There was one paragraph in her last post on K.P. that troubled me. It was troubling because, from what I know about rape and other assault, it missed the mark on a couple of potentially related matters: Kyle's short haircut and its relationship to him being a self-loathing person.

Obviously, I can have no idea about why K.P. keeps his hair the way he does, and I cannot know to what degrees he loves or loathes himself. But I can speak beyond K.P., to "Standard Operating Procedure" regarding repeat offender rapists. And I don't know if K.P. is one of those. I just know he sexually assaulted a woman, and that since he's been caught, he has expressed much more concern about himself, detailing the consequences on him, than he has on the consequences of his actions on the woman he assaulted. And, for me, that is grossly antifeminist and antiwoman, which is to say, inhumane.

E.E. wrote:
While the change in hairstyles could be a simple result of the change of seasons, I couldn't help but think about the women who, after suffering from an assault or incidents of domestic violence, pull out their own hair and eyebrows. From there my thoughts drifted to the primarily young women who take up the practice of cutting themselves. Is it possible that Payne could be that self-loathing? You wouldn't know it from reading his blog or watching his videos.


My response to the above is this:

I don't think that's it. Honestly. I have known women who pull out their hair, carry great shame about it, and generally don't want to talk about it with anyone. No men that I know of have been compulsive hair-pullers(to my knowledge).

A man, especially a very privileged white man, who sexually assaults a woman and gets his hair cut, well, that's well within S.O.P. for assaulters. I see this as a year-round phenomenon, not one related to it being summer or winter. I'm not critical of E.E.'s thought process per se; I can relate very much to the way her mind works--one thought leading to various associations, and then on to others.

I guess, using that same process, I am speaking out about where my mind goes when I hear about men who have sexually preyed on a woman or women, who also change their hairstyles. I have seen many TV programs (mostly the evening news) that show one photo of a wanted man (not necessarily, and usually not, a rapist) followed by the mugshot when he's caught. (And we know most sexual assaulters of girls and women are not caught.)

What strikes me again and again is this: men cutting off our hair, or growing it out, or growing a moustache, or cutting it off, or doing the same with a beard, or changing appearance in any number of other ways, such as dying one's hair, gaining or losing weight, wearing unusual clothes (for the particular man), affecting a different accent or speech pattern, adding or removing a scar, moving to another part of the country, etc, is, for me, unambiguously a strategy for single-time offenders (or re-offenders) to more readily "get away" with committing more crimes against (too often women's) humanity. If Kyle grows out and dyes his hair, and grows in and dyes facial hair, he can appear very different from the photo that has made the rounds online, one of himself that he originally posted; in white lingo, that image is of a man who is "clean cut." This is one way to have status and cred among, for example, potential employers, in the racist/classist society I live in.

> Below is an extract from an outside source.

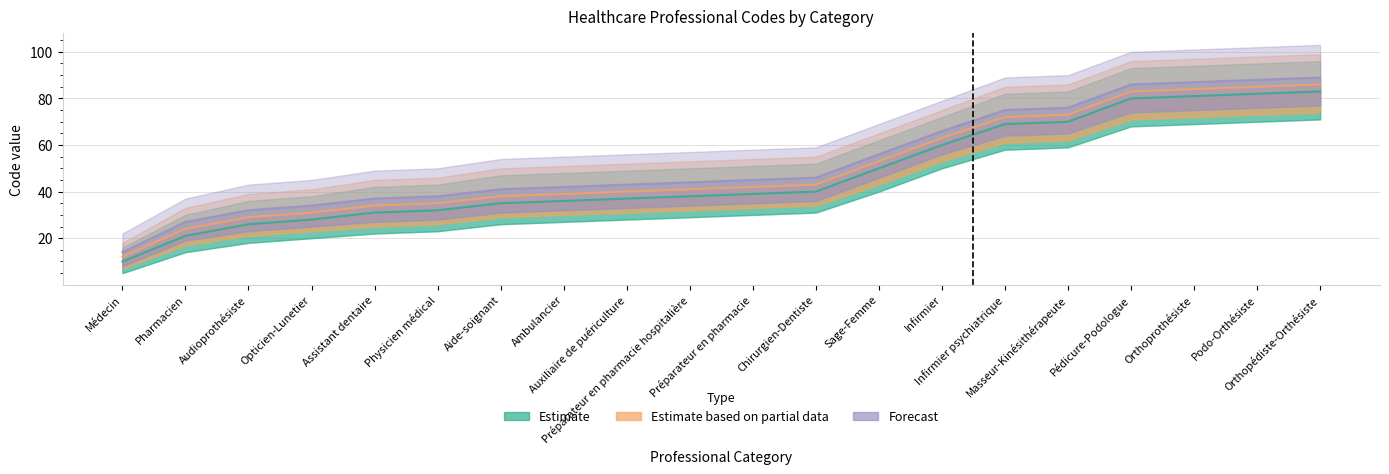

What is the sum of the Estimate based on partial data values at Sage-Femme and Aide-soignant?

91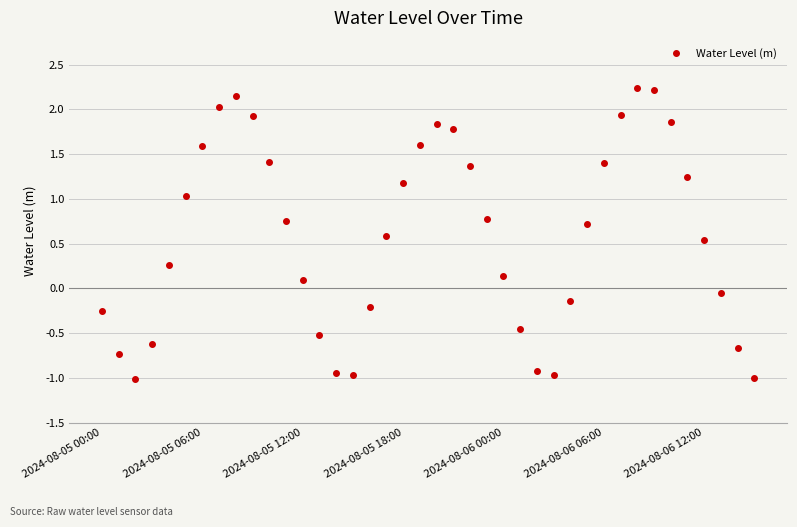

How many positive values are there?

25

Kyle's "clean cut" look would work in his favor both in terms of him being placed in the position of RA, and in the lighter level of sentencing he got, regarding time in jail (not prison). In fact, I think it is worth noting what Kyle Payne chooses to look like in the near future, once he is released from jail, especially given that he won't be on any sex offender registry list.

Cutting to the chase: I do not believe Kyle Payne cut his hair as a compulsive expression of self-loathing.

Payne has not demonstrated any self-loathing, in my opinion. Also, many women I know dislike themselves, some intensely. They don't necessarily pull out or cut their hair, compulsively or otherwise.

Kyle, to me, is not self-hating. He's self-absorbed. Big difference: the first makes him dangerous to himself, the second makes him dangerous to others.

Hence the case itself and his on-going determination to have a good life.